Transcribed page contents
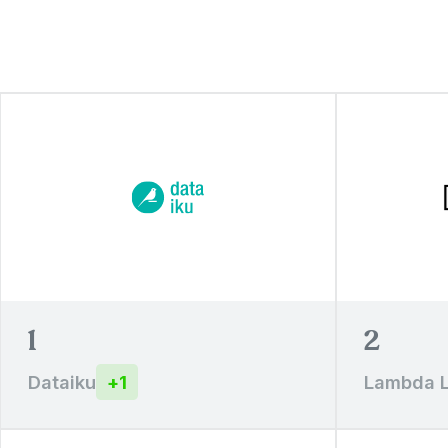
1
2
Dataiku
+
1
Lambda 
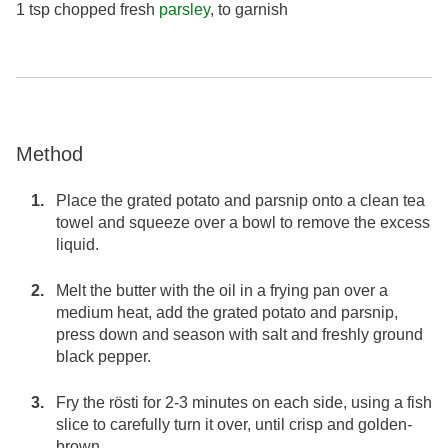
1 tsp chopped fresh
parsley
, to garnish
Method
Place the grated potato and parsnip onto a clean tea
towel and squeeze over a bowl to remove the excess
liquid.
Melt the butter with the oil in a frying pan over a
medium heat, add the grated potato and parsnip,
press down and season with salt and freshly ground
black pepper.
Fry the rösti for 2-3 minutes on each side, using a fish
slice to carefully turn it over, until crisp and golden-
brown.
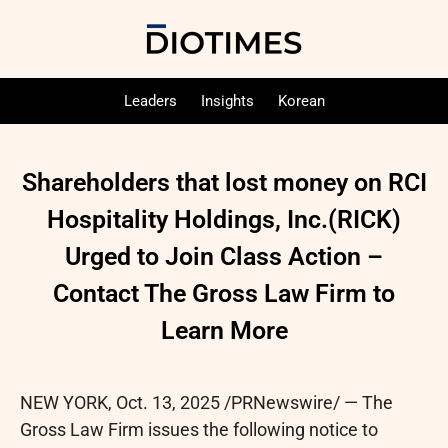
Leaders
Insights
Korean
Shareholders that lost money on RCI
Hospitality Holdings, Inc.(RICK)
Urged to Join Class Action –
Contact The Gross Law Firm to
Learn More
NEW YORK
,
Oct. 13, 2025
/PRNewswire/ — The
Gross Law Firm issues the following notice to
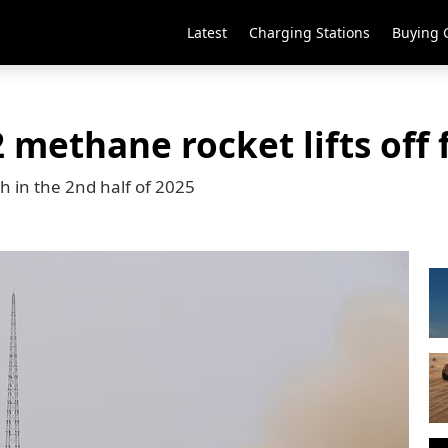
Latest
Charging Stations
Buying 
 methane rocket lifts off
ch in the 2nd half of 2025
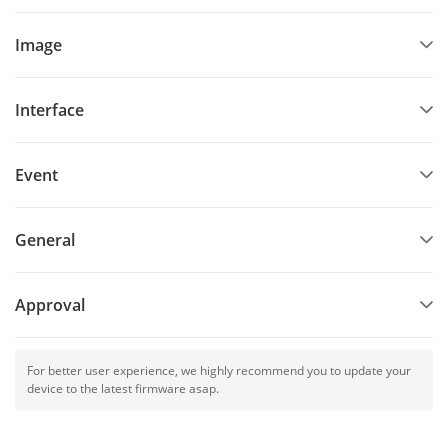
Image
Interface
Event
General
Approval
For better user experience, we highly recommend you to update your
device to the latest firmware asap.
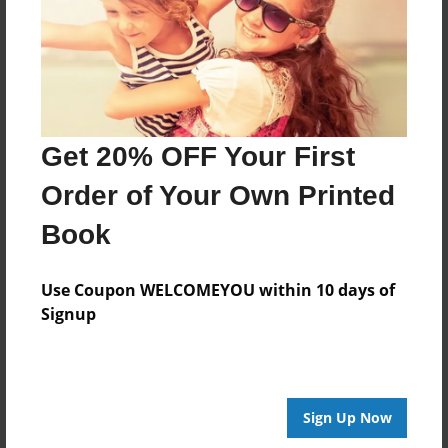
Last updated
Oct-07-2013
Format
9"x7" - Choice of Hardcover/Softcover - Photo Book
Get 20% OFF Your First
Theme
Journal
Order of Your Own Printed
Privacy
Book
Everyone
Preview Limit
Use Coupon WELCOMEYOU within 10 days of
24 pages
Signup
ll
Sign Up Now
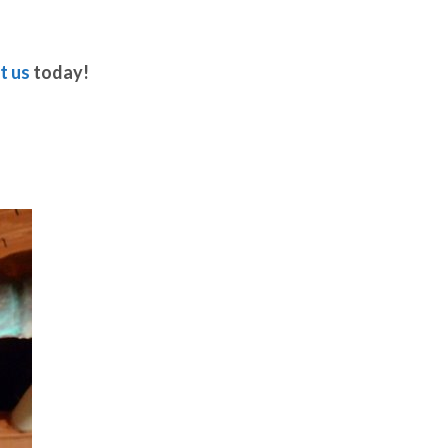
t us
today!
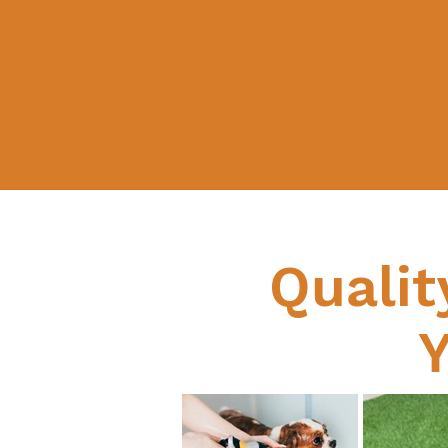
Qualit
Y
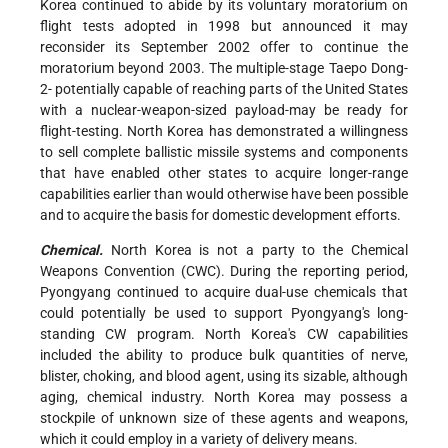
Korea continued to abide by its voluntary moratorium on
flight tests adopted in 1998 but announced it may
reconsider its September 2002 offer to continue the
moratorium beyond 2003. The multiple-stage Taepo Dong-
2- potentially capable of reaching parts of the United States
with a nuclear-weapon-sized payload-may be ready for
flight-testing. North Korea has demonstrated a willingness
to sell complete ballistic missile systems and components
that have enabled other states to acquire longer-range
capabilities earlier than would otherwise have been possible
and to acquire the basis for domestic development efforts.
Chemical.
North Korea is not a party to the Chemical
Weapons Convention (CWC). During the reporting period,
Pyongyang continued to acquire dual-use chemicals that
could potentially be used to support Pyongyang's long-
standing CW program. North Korea's CW capabilities
included the ability to produce bulk quantities of nerve,
blister, choking, and blood agent, using its sizable, although
aging, chemical industry. North Korea may possess a
stockpile of unknown size of these agents and weapons,
which it could employ in a variety of delivery means.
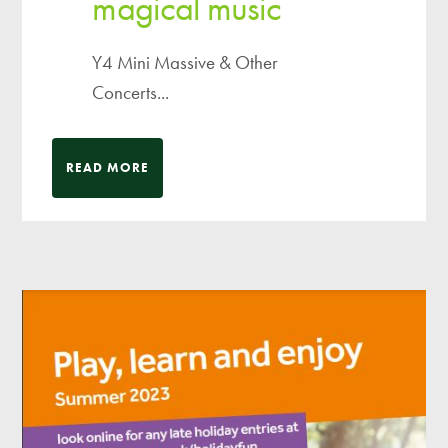
magical music
Y4 Mini Massive & Other
Concerts...
READ MORE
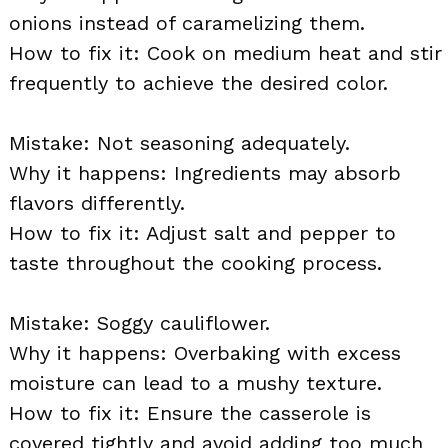
onions instead of caramelizing them.
How to fix it: Cook on medium heat and stir
frequently to achieve the desired color.
Mistake: Not seasoning adequately.
Why it happens: Ingredients may absorb
flavors differently.
How to fix it: Adjust salt and pepper to
taste throughout the cooking process.
Mistake: Soggy cauliflower.
Why it happens: Overbaking with excess
moisture can lead to a mushy texture.
How to fix it: Ensure the casserole is
covered tightly and avoid adding too much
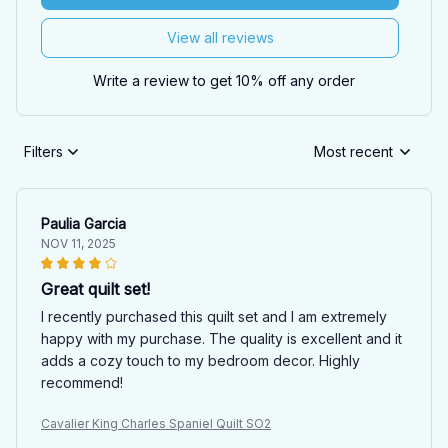
View all reviews
Write a review to get 10% off any order
Filters
Most recent
Paulia Garcia
NOV 11, 2025
Great quilt set!
I recently purchased this quilt set and I am extremely
happy with my purchase. The quality is excellent and it
adds a cozy touch to my bedroom decor. Highly
recommend!
Cavalier King Charles Spaniel Quilt SO2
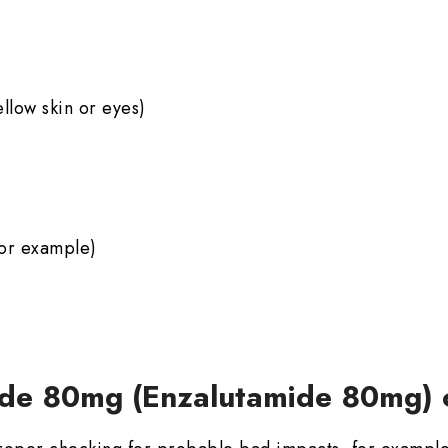
ellow skin or eyes)
for example)
ide 80mg (Enzalutamide 80mg) 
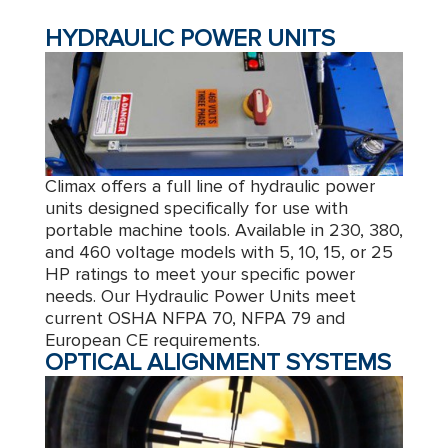
HYDRAULIC POWER UNITS
Climax offers a full line of hydraulic power
units designed specifically for use with
portable machine tools. Available in 230, 380,
and 460 voltage models with 5, 10, 15, or 25
HP ratings to meet your specific power
needs. Our Hydraulic Power Units meet
current OSHA NFPA 70, NFPA 79 and
European CE requirements.
OPTICAL ALIGNMENT SYSTEMS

Job item
Where an entry holds a picture, leave the picture out and output the rest exactly.

Solution to this problem
1
2
Dataiku
+
1
Lambda 
1 tsp chopped fresh
parsley
, to garnish
Method
Place the grated potato and parsnip onto a clean tea
towel and squeeze over a bowl to remove the excess
liquid.
Melt the butter with the oil in a frying pan over a
medium heat, add the grated potato and parsnip,
press down and season with salt and freshly ground
black pepper.
Fry the rösti for 2-3 minutes on each side, using a fish
slice to carefully turn it over, until crisp and golden-
brown.
Leaders
Insights
Korean
Shareholders that lost money on RCI
Hospitality Holdings, Inc.(RICK)
Urged to Join Class Action –
Contact The Gross Law Firm to
Learn More
NEW YORK
,
Oct. 13, 2025
/PRNewswire/ — The
Gross Law Firm issues the following notice to
Latest
Charging Stations
Buying 
 methane rocket lifts off
ch in the 2nd half of 2025
Image
Interface
Event
General
Approval
For better user experience, we highly recommend you to update your
device to the latest firmware asap.
Last updated
Oct-07-2013
Format
9"x7" - Choice of Hardcover/Softcover - Photo Book
Get 20% OFF Your First
Theme
Journal
Order of Your Own Printed
Privacy
Book
Everyone
Preview Limit
Use Coupon WELCOMEYOU within 10 days of
24 pages
Signup
ll
Sign Up Now
t us
today!
Qualit
Y
Korea continued to abide by its voluntary moratorium on
flight tests adopted in 1998 but announced it may
reconsider its September 2002 offer to continue the
moratorium beyond 2003. The multiple-stage Taepo Dong-
2- potentially capable of reaching parts of the United States
with a nuclear-weapon-sized payload-may be ready for
flight-testing. North Korea has demonstrated a willingness
to sell complete ballistic missile systems and components
that have enabled other states to acquire longer-range
capabilities earlier than would otherwise have been possible
and to acquire the basis for domestic development efforts.
Chemical.
North Korea is not a party to the Chemical
Weapons Convention (CWC). During the reporting period,
Pyongyang continued to acquire dual-use chemicals that
could potentially be used to support Pyongyang's long-
standing CW program. North Korea's CW capabilities
included the ability to produce bulk quantities of nerve,
blister, choking, and blood agent, using its sizable, although
aging, chemical industry. North Korea may possess a
stockpile of unknown size of these agents and weapons,
which it could employ in a variety of delivery means.
magical music
Y4 Mini Massive & Other
Concerts...
READ MORE
onions instead of caramelizing them.
How to fix it: Cook on medium heat and stir
frequently to achieve the desired color.
Mistake: Not seasoning adequately.
Why it happens: Ingredients may absorb
flavors differently.
How to fix it: Adjust salt and pepper to
taste throughout the cooking process.
Mistake: Soggy cauliflower.
Why it happens: Overbaking with excess
moisture can lead to a mushy texture.
How to fix it: Ensure the casserole is
covered tightly and avoid adding too much
View all reviews
Write a review to get 10% off any order
Filters
Most recent
Paulia Garcia
NOV 11, 2025
Great quilt set!
I recently purchased this quilt set and I am extremely
happy with my purchase. The quality is excellent and it
adds a cozy touch to my bedroom decor. Highly
recommend!
Cavalier King Charles Spaniel Quilt SO2
ellow skin or eyes)
for example)
ide 80mg (Enzalutamide 80mg) 
HYDRAULIC POWER UNITS
Climax offers a full line of hydraulic power
units designed specifically for use with
portable machine tools. Available in 230, 380,
and 460 voltage models with 5, 10, 15, or 25
HP ratings to meet your specific power
needs. Our Hydraulic Power Units meet
current OSHA NFPA 70, NFPA 79 and
European CE requirements.
OPTICAL ALIGNMENT SYSTEMS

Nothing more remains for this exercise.